Eulogy for Donald J. McCauley
May 14, 2018
by Rev. John Partridge
Donald J. “Doc” McCauley was born on December 9th, 1932. He was the youngest of seven children, graduated from Kenmore High School, and then joined the Air Force, served as a hydraulics mechanic between the Korean Conflict and the Vietnam War, and then worked at Babcock and Wilcox for 33 years.
Along the way, he found the love of his life in Betty Ann Kozy, married her, and loved being with her. Everyone knew how much he loved her. It was obvious. He couldn’t be within arm’s reach without touching her. He would literally never walk by without reaching out to her.
When Brian was a baby, just a few weeks old, Don lost two fingers while helping a friend repair a lawn mower. And so, from then on, he did all the childcare (including diapering, with cloth diapers and safety pins) one-handed. As Brian got older, Don was his baseball coach and soon discovered that Brian pitched so hard that it would hurt Don’s hand.
For many people, it was never Donald, or even Don, but instead it was always “Doc.”
He loved to fish. Whenever he took a day off, his coworkers knew where he would be and they hung a “Gone Fishing” sign on his locker. He loved the Mogadore Reservoir and kept a boat there.
He loved fishing with his family too. Many times his kids joined him at Mogadore and, when they got older, a few times they were invited to go on the annual fishing trip to Ross Lake in Quebec, Canada with Don and his brother Marion.
Don’s love of fishing, and his artistic talent, led him to becoming an excellent, self-taught, taxidermist. Long before YouTube videos were available, he acquired a “teach yourself taxidermy” book and, within months, it was as if he’d been doing it his entire life. He was also an incredible self-taught artist. He did many murals and backdrops for programs at church. Just like when he taught himself taxidermy, he acquired a Bob Ross book and taught himself how to paint with oils. Many of his paintings were displayed at Park United Methodist Church, as well as with multiple family members who have cherished them.

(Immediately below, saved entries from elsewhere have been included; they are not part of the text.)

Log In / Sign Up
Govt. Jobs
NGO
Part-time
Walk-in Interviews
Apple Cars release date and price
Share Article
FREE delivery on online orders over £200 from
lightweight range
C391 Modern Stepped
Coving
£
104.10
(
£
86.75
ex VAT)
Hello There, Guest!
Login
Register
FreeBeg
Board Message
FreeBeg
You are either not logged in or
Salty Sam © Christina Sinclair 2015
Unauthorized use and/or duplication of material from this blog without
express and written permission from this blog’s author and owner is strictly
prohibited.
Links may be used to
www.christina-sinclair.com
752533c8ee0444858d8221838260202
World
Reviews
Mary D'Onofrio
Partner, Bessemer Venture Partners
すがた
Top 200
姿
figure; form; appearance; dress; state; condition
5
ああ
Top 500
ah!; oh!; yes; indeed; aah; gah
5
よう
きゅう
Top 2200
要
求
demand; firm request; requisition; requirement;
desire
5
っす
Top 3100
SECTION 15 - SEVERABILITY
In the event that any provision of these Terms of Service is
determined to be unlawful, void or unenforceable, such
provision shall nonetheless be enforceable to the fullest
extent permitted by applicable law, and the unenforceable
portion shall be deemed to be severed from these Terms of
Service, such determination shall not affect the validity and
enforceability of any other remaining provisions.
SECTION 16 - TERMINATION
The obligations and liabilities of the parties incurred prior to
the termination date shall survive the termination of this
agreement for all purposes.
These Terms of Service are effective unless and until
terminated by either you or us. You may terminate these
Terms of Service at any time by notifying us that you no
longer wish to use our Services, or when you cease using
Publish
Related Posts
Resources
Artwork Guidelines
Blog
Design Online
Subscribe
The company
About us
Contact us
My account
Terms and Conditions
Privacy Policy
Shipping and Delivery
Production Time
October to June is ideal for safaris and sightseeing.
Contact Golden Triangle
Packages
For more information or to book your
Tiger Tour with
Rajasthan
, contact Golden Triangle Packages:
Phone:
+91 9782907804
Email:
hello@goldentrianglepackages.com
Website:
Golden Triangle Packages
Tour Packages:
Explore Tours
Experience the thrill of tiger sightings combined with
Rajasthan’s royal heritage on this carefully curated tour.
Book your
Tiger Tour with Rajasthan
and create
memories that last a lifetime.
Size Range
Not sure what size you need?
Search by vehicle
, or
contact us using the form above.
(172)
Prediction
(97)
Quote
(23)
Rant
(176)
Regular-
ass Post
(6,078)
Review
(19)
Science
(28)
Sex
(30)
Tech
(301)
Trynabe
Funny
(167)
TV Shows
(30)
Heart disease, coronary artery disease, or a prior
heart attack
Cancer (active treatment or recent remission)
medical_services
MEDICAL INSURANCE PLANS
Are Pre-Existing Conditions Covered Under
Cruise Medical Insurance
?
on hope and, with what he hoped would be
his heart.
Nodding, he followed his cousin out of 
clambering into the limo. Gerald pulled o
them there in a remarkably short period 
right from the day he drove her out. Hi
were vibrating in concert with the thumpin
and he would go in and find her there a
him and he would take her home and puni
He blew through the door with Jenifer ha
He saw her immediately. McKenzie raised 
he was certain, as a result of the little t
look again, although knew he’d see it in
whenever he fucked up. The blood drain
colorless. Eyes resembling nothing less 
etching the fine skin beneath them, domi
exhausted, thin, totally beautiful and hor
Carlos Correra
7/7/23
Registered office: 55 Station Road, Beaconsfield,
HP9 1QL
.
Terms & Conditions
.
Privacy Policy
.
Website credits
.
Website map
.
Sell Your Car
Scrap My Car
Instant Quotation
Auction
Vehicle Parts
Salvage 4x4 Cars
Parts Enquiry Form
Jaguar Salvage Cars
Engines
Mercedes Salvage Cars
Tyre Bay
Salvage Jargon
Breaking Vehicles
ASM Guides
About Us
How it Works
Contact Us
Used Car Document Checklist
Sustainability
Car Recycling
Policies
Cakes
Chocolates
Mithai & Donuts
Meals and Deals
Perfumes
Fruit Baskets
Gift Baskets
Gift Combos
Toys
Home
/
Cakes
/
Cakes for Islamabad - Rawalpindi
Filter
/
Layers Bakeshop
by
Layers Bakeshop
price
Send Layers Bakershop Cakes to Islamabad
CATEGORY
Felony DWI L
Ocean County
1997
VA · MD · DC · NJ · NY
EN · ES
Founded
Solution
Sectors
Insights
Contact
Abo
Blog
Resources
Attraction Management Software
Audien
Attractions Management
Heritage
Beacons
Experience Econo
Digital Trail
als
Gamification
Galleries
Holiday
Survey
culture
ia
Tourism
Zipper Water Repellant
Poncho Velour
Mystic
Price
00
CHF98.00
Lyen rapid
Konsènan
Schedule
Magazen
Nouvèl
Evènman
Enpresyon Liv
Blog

He was a faithful and active member of Park United Methodist Church for many years, and served as an usher and a trustee for as long as many of us can remember. Don was always faithful to his family, and to his God.
Don loved to garden and, as the years went by, his yard became smaller as his garden grew. Every year he waited impatiently for the tomatoes to ripen! But other than his tomatoes, Don was known to be extraordinarily patient and generous. He often said, “I’m not going to bother you, but if you need anything, all you need to do is ask.”
I knew Don, and I’ve known Brian for a lot of years. The apple doesn’t fall far from the tree, ‘ya know?
Those of us who knew Don know that he left an impression on our lives. We may not have his talent, but if we learned to be a little more patient, a little more kind, a little more generous, or a little more faithful from knowing him, then we know that God has given us an invaluable gift through the life of Don McCauley.
Don usually did what he wanted to do and never wanted anyone to worry about him, and today is no different. He would not want you to mourn, but to celebrate. He touched a lot of lives on many special ways and will not be forgotten.
Obituary – Donald J. McCauley
December 9, 1932 ~ May 9, 2018 (age 85)
Donald J. “Doc” McCauley, 85, passed away May 9, 2018 after a long battle with cancer. Doc was a long-time member of Park United Methodist Church.
Doc will be remembered for his passion for fishing, his talent with oil and canvas, and his joy of gardening.
He was preceded in death by his wife, Betty in 1987 and son, Mark in 1988; sisters, Kathleen, Pat and Eileen; brothers, John and Mare; he is survived by his son, Brian; daughter-in-law, Robin; granddaughters, Katie and Kara; great granddaughter, Alexis; brother, Jim.
There will be a small memorial Service at the Schlup-Pucak Funeral Home, 788 Kenmore Blvd, Akron Monday, May 14 at 9:00am with Pastor John Partridge officiating. Burial to follow at Greenlawn Memorial Park.